- _提供された本文_:
/---

私たちは、様々なことを経験し、色々なことを感じて生きています。私たちは、一つの出来事に対して様々な反応をします。時には積極的なものとなり、ある時には消極的なものになります。その時、私たちはどのような視点で物事を見ているのかが重要になります。そしてその視点は、私たちが神様を信じて前進することが出来るのかを左右するのです。
Ⅱ;御力を信じて
私たちは、神様の御力を信じて前進する歩みをしていきましょう。12人の偵察隊のうち10人は、自分たちが見て来た事実を報告するのですが、それに加えて「あの民のところには攻め上れない。あの民は私たちより強い(31)」と報告しました。そしてこの報告は、イスラエルの民全体に影響を及ぼし、彼らは、「ああ無理だ。」と受けとめました。そしてなんと彼らは、「自分たちはエジプトで、あるいは荒野で死んでいたら良かった。なぜ、主なる神様は、自分たちをエジプトからこんな荒野に連れて来たのか」とモーセとアロンに対して不平を言うのです(民数記14章2節)。それだけではなく、「さあ、新しい別のリーダーを立ててエジプトに帰ろう」とまで言い出す始末です(3節)。彼らは、数々の神様の不思議なみわざを見て来たのではなかったでしょうか。神様の起こしてくださった奇跡があったからエジプト軍から救い出され、水が与えられ、毎日の食べ物であるマナが与えられているのではないでしょうか。それでもなお彼らは、何か問題が発生するとすぐに、過去に逃避してエジプトに帰ろうと言い出すのです。彼らは、すぐに神様を疑い、神様を否定してしまうのです。そのような態度は、自分の考えの中に神様をしまい込み、神様でも無理という不信仰な態度です。

\---

- _保存データ_:

/---

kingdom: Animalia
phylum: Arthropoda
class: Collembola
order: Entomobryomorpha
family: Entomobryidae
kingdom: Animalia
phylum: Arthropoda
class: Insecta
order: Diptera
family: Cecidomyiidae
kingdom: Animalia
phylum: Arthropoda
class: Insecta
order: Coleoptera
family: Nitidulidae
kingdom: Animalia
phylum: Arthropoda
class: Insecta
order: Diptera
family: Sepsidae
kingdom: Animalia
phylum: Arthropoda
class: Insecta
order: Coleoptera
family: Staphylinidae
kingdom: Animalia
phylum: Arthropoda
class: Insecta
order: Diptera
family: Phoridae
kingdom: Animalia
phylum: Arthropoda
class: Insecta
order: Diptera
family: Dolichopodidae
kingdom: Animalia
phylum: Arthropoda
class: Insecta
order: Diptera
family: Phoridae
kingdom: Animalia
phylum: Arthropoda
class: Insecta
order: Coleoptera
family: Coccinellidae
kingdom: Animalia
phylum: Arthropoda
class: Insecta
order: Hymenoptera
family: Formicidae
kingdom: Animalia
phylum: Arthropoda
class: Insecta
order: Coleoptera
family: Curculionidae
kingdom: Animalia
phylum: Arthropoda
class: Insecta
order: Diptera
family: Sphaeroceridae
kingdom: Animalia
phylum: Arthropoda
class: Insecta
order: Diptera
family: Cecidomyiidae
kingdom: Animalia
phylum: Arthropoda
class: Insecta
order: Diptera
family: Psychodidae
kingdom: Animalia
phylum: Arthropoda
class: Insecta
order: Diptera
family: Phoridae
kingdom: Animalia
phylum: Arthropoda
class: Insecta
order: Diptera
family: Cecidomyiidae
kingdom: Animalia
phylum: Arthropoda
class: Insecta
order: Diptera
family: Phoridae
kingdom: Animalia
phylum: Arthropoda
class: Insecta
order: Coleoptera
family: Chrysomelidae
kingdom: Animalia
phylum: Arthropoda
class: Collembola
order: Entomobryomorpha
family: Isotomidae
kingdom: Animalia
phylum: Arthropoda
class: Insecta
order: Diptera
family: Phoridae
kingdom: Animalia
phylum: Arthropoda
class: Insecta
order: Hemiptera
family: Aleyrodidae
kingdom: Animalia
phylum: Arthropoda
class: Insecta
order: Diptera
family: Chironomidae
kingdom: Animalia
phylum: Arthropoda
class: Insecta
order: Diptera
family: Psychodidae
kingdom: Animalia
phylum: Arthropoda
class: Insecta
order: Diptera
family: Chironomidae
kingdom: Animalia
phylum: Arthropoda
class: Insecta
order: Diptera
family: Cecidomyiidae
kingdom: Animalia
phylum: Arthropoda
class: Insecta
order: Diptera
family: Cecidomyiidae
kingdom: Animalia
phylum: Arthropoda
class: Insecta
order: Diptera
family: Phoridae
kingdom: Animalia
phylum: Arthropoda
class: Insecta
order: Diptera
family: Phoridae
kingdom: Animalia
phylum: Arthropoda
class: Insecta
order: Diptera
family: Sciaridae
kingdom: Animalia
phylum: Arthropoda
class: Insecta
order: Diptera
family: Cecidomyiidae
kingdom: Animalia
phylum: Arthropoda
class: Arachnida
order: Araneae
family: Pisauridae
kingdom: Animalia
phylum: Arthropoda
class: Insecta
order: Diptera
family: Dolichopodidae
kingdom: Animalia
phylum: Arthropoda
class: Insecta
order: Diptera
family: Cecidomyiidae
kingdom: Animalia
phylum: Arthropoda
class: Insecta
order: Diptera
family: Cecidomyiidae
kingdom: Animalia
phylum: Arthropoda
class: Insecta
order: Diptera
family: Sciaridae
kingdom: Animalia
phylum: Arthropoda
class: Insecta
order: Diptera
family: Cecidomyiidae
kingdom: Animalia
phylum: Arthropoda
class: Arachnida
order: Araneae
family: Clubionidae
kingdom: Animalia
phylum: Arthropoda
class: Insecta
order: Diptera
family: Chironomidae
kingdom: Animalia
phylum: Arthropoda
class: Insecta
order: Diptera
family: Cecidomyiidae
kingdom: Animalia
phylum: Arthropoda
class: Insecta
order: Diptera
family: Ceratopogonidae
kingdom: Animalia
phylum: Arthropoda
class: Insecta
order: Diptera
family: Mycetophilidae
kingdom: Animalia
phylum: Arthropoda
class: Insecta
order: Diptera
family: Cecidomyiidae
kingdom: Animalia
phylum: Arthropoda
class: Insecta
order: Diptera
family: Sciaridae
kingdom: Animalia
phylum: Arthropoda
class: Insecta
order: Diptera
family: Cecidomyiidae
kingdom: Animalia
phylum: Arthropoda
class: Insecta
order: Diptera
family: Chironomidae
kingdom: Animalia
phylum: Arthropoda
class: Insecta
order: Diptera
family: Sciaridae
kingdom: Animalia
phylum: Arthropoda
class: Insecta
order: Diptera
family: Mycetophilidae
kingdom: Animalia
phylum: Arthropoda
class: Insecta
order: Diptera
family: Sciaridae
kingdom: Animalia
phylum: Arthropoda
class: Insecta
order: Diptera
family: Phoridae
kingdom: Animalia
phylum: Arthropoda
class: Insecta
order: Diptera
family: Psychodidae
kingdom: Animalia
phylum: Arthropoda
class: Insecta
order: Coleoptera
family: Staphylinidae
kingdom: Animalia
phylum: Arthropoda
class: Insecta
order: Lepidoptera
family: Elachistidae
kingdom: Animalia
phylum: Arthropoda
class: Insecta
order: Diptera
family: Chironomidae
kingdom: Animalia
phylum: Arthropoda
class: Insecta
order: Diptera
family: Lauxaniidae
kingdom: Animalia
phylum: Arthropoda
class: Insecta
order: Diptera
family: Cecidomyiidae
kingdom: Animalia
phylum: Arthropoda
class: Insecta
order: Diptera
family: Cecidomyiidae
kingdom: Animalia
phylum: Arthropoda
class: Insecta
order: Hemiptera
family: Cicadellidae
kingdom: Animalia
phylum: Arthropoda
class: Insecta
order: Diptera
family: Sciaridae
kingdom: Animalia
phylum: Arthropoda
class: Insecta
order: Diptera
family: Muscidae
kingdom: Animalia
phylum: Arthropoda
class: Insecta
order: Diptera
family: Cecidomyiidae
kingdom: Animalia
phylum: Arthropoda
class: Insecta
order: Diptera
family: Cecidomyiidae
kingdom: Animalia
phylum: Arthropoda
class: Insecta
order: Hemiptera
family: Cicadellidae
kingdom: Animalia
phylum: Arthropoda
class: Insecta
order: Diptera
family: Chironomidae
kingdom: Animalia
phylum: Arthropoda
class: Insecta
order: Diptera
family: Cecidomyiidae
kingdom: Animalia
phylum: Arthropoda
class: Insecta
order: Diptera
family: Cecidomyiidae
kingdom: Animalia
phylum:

\---

- _依頼事項_:
a. 信仰についての説教の文章から、かぎかっこ「」で囲まれた発言をすべて、文章に出てくるとおりに書き出してください。
b. 信仰についての説教の文章を、最後の文の後から書き継いでください。

- _演習の解答_:
a.
「あの民のところには攻め上れない。あの民は私たちより強い(31)」
「ああ無理だ。」
「自分たちはエジプトで、あるいは荒野で死んでいたら良かった。なぜ、主なる神様は、自分たちをエジプトからこんな荒野に連れて来たのか」
「さあ、新しい別のリーダーを立ててエジプトに帰ろう」

b.
しかし、偵察隊のうちのヨシュアとカレブの2人は、騒然とする民を静めて必ずカナンの地を占領することが出来ると報告します。そして「ただ、主に背いてはならない。その地の人々を恐れてはならない。・・・。主が私たちとともにおられるのだ。彼らを恐れてはならない(14:9)」と言い続けました。この二人の反応は、信仰による反応です。人々が騒ぎたち不信仰になっている時に、二人は主が約束の地を下さるという信仰に立っていました。二人は、主の御心にかない、主に背かずに従うならば、カナンの地を占領できると信じ切っていたのです。どうしてでしょうか。それは、神様ご自身がカナンの地を与えると約束をしておられるからです。ヨシュアとカレブは、神様の約束を信じ、神様の御力を信じて立ち上がるのです。この神様の御力を信じる信仰こそ、神様を信じて前進するために必要なこととなります。物事を見る視点で大切なことは、神様の御力を信じるということです。それは、また神様の導きを信じるということでもあります。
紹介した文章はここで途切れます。